A few homework problems.

1) The temp of a monotomic ideal gas remains constant (isothermic) during a process in which 4250 J of heat flows out of gas. How much work is done? Pos/

delta T = 0 and delta U = 0 by inference
Q = 4250
U = 3/2 nRT

Thanks for help/hints

Delta U = Qin - Wout = 0

Since Qin is negative, so is Wout.

What is happening is this:

Gas with a piston on top is being compressed slowly while heat is allowed to flow out. Work is done ON (not by) the gas to maintain the constant temperature.

It is an isothermal compression. The entropy decreases.

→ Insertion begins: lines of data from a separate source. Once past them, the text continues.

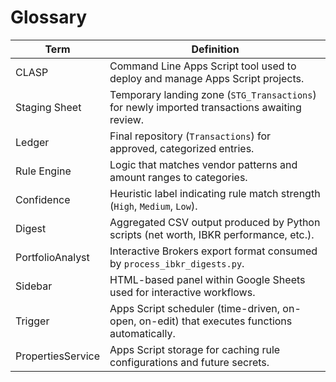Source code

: # Glossary

| Term | Definition |
| --- | --- |
| CLASP | Command Line Apps Script tool used to deploy and manage Apps Script projects. |
| Staging Sheet | Temporary landing zone (`STG_Transactions`) for newly imported transactions awaiting review. |
| Ledger | Final repository (`Transactions`) for approved, categorized entries. |
| Rule Engine | Logic that matches vendor patterns and amount ranges to categories. |
| Confidence | Heuristic label indicating rule match strength (`High`, `Medium`, `Low`). |
| Digest | Aggregated CSV output produced by Python scripts (net worth, IBKR performance, etc.). |
| PortfolioAnalyst | Interactive Brokers export format consumed by `process_ibkr_digests.py`. |
| Sidebar | HTML-based panel within Google Sheets used for interactive workflows. |
| Trigger | Apps Script scheduler (time-driven, on-open, on-edit) that executes functions automatically. |
| PropertiesService | Apps Script storage for caching rule configurations and future secrets. |
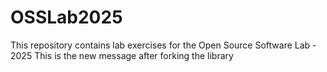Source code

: # OSSLab2025
This repository contains lab exercises for the Open Source Software Lab - 2025
This is the new message after forking the library
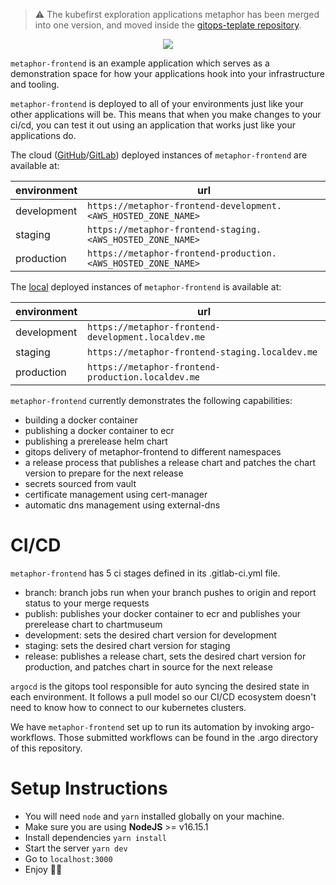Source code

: > ⚠️ The kubefirst exploration applications metaphor has been merged into one version, and moved inside the [gitops-teplate repository](https://github.com/kubefirst/gitops-template/tree/main/metaphor).

<p align="center">
    <img src="https://user-images.githubusercontent.com/188671/187987662-0bd550f7-c457-452b-8022-a0b9d390d9c7.png"/>
</p>

`metaphor-frontend` is an example application which serves as a demonstration space for how your applications hook into your infrastructure and tooling.

`metaphor-frontend` is deployed to all of your environments just like your other applications will be. This means that when you make changes to your ci/cd, you can test it out using an application that works just like your applications do.

The cloud ([GitHub](https://docs.kubefirst.com/kubefirst/github/install.html)/[GitLab](https://docs.kubefirst.com/kubefirst/gitlab/install.html)) deployed instances of `metaphor-frontend` are available at:

| environment | url                                                            |
|-------------|----------------------------------------------------------------|
| development | `https://metaphor-frontend-development.<AWS_HOSTED_ZONE_NAME>` |
| staging     | `https://metaphor-frontend-staging.<AWS_HOSTED_ZONE_NAME>`     |
| production  | `https://metaphor-frontend-production.<AWS_HOSTED_ZONE_NAME>`  |

The [local](https://docs.kubefirst.com/kubefirst/local/install.html) deployed instances of `metaphor-frontend` is available at:

| environment | url                                                 |
|-------------|-----------------------------------------------------|
| development | `https://metaphor-frontend-development.localdev.me` |
| staging     | `https://metaphor-frontend-staging.localdev.me`     |
| production  | `https://metaphor-frontend-production.localdev.me`  |

`metaphor-frontend` currently demonstrates the following capabilities:

- building a docker container
- publishing a docker container to ecr
- publishing a prerelease helm chart
- gitops delivery of metaphor-frontend to different namespaces
- a release process that publishes a release chart and patches the chart version to prepare for the next release
- secrets sourced from vault
- certificate management using cert-manager
- automatic dns management using external-dns

# CI/CD

`metaphor-frontend` has 5 ci stages defined in its .gitlab-ci.yml file.

- branch: branch jobs run when your branch pushes to origin and report status to your merge requests
- publish: publishes your docker container to ecr and publishes your prerelease chart to chartmuseum
- development: sets the desired chart version for development
- staging: sets the desired chart version for staging
- release: publishes a release chart, sets the desired chart version for production, and patches chart in source for the next release

`argocd` is the gitops tool responsible for auto syncing the desired state in each environment. It follows a pull model so our CI/CD ecosystem doesn't need to know how to connect to our kubernetes clusters.

We have `metaphor-frontend` set up to run its automation by invoking argo-workflows. Those submitted workflows can be found in the .argo directory of this repository.

# Setup Instructions

- You will need `node` and `yarn` installed globally on your machine.
- Make sure you are using **NodeJS** >= v16.15.1
- Install dependencies `yarn install`
- Start the server `yarn dev`
- Go to `localhost:3000`
- Enjoy 🥳🎉

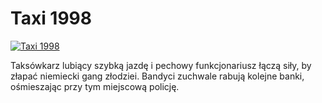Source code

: Taxi 1998 
=============
[![Taxi 1998 ](http://vidos.pl/images/player.gif)](http://vidos.pl/taxi-1998)

 Taksówkarz lubiący szybką jazdę i pechowy funkcjonariusz łączą siły, by złapać niemiecki gang złodziei. Bandyci zuchwale rabują kolejne banki, ośmieszając przy tym miejscową policję.
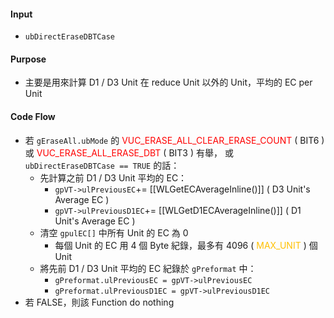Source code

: #### Input
* `ubDirectEraseDBTCase`
#### Purpose
* 主要是用來計算 D1 / D3 Unit 在 reduce Unit 以外的 Unit，平均的 EC per Unit
#### Code Flow
* 若 `gEraseAll.ubMode` 的 <font color="#ff0000">VUC_ERASE_ALL_CLEAR_ERASE_COUNT</font>  ( BIT6 )
	  或 <font color="#ff0000">VUC_ERASE_ALL_ERASE_DBT</font> ( BIT3 ) 有舉，
	  或 `ubDirectEraseDBTCase == TRUE` 的話：
	* 先計算之前 D1 / D3 Unit 平均的 EC：
		* `gpVT->ulPreviousEC`+= [[WLGetECAverageInline()]] ( D3 Unit's Average EC )
		* `gpVT->ulPreviousD1EC`+= [[WLGetD1ECAverageInline()]] ( D1 Unit's Average EC )
	* 清空 `gpulEC[]` 中所有 Unit 的 EC 為 0
		* 每個 Unit 的 EC 用 4 個 Byte 紀錄，最多有 4096 ( <font color="#ffc000">MAX_UNIT</font> ) 個 Unit
	* 將先前 D1 / D3 Unit 平均的 EC 紀錄於 `gPreformat` 中：
		* `gPreformat.ulPreviousEC = gpVT->ulPreviousEC`
		* `gPreformat.ulPreviousD1EC = gpVT->ulPreviousD1EC`
* 若 FALSE，則該 Function do nothing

It makes no difference that the gas is monatomic

Thank you drwls! Explaining what the question was asking for helped me realize the problem was actually much simpler than what I was trying to do.

W = -4250

To determine the amount of work done by the gas, we can use the first law of thermodynamics, which states that the change in internal energy (ΔU) of a system is equal to the heat added or removed (Q) minus the work done by the system (W).

ΔU = Q - W

Since the temperature remains constant, ΔU is equal to zero (ΔU = 0). Therefore, we can rearrange the equation as follows:

W = Q

Given that Q is -4250 J (since heat is flowing out of the gas), the work done by the gas is also -4250 J.

So, the work done by the gas is -4250 J (negative because work is done on the gas).